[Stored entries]
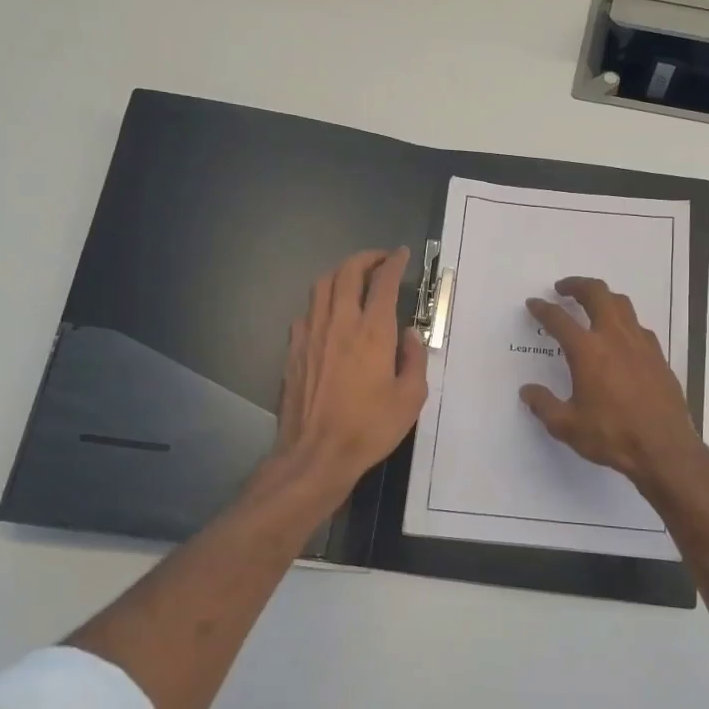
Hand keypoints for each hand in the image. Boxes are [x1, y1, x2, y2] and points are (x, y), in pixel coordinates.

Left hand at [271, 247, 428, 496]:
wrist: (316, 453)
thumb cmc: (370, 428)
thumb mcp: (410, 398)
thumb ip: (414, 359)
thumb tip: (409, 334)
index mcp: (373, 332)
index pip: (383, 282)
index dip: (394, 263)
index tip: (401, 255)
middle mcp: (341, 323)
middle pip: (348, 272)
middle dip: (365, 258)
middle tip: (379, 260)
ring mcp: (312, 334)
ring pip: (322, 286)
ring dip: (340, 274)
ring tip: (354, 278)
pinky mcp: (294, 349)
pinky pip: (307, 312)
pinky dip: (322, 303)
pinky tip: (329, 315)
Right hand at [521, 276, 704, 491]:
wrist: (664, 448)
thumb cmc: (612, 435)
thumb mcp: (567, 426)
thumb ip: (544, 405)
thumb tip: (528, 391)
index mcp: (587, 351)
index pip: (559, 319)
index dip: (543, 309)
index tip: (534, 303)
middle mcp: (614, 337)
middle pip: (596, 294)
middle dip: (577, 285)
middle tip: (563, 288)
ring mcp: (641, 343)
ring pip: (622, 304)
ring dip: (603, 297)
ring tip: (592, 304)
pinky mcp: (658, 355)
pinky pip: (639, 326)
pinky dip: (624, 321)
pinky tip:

BRIEF: Please output only the lines from the one holding "index tip: (534, 303)" to the end of the records, first and last included, exactly as they appear.

ANSWER SECTION:
index tip: (534, 303)
middle mcp: (614, 337)
middle pip: (596, 294)
middle dip: (577, 285)
middle tip: (563, 288)
ring mcp: (641, 343)
ring pip: (622, 304)
ring dip: (603, 297)
ring tip: (592, 304)
pinky mcp: (658, 355)
pinky pip: (639, 326)
pinky dip: (624, 321)
pinky tip:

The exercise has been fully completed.